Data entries
=== Begin Enclosure ===
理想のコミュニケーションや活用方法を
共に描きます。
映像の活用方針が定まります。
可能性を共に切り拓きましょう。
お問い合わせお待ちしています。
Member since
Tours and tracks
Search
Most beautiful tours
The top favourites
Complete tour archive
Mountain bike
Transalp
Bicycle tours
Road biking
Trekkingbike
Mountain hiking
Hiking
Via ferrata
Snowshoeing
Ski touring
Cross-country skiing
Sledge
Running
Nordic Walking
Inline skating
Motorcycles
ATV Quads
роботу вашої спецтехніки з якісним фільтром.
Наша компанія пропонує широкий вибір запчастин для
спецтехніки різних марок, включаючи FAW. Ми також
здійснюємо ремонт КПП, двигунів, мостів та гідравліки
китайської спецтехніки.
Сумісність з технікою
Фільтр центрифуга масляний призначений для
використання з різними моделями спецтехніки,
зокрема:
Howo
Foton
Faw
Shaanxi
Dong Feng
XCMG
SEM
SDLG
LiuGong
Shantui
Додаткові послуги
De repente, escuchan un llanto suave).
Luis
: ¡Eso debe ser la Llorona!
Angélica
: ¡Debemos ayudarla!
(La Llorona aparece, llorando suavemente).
=== End Enclosure ===
Task brief: Reproduce all of the data above, switching "Sledge" to "Sled" and keeping everything else unchanged.

Reply:
理想のコミュニケーションや活用方法を
共に描きます。
映像の活用方針が定まります。
可能性を共に切り拓きましょう。
お問い合わせお待ちしています。
Member since
Tours and tracks
Search
Most beautiful tours
The top favourites
Complete tour archive
Mountain bike
Transalp
Bicycle tours
Road biking
Trekkingbike
Mountain hiking
Hiking
Via ferrata
Snowshoeing
Ski touring
Cross-country skiing
Sled
Running
Nordic Walking
Inline skating
Motorcycles
ATV Quads
роботу вашої спецтехніки з якісним фільтром.
Наша компанія пропонує широкий вибір запчастин для
спецтехніки різних марок, включаючи FAW. Ми також
здійснюємо ремонт КПП, двигунів, мостів та гідравліки
китайської спецтехніки.
Сумісність з технікою
Фільтр центрифуга масляний призначений для
використання з різними моделями спецтехніки,
зокрема:
Howo
Foton
Faw
Shaanxi
Dong Feng
XCMG
SEM
SDLG
LiuGong
Shantui
Додаткові послуги
De repente, escuchan un llanto suave).
Luis
: ¡Eso debe ser la Llorona!
Angélica
: ¡Debemos ayudarla!
(La Llorona aparece, llorando suavemente).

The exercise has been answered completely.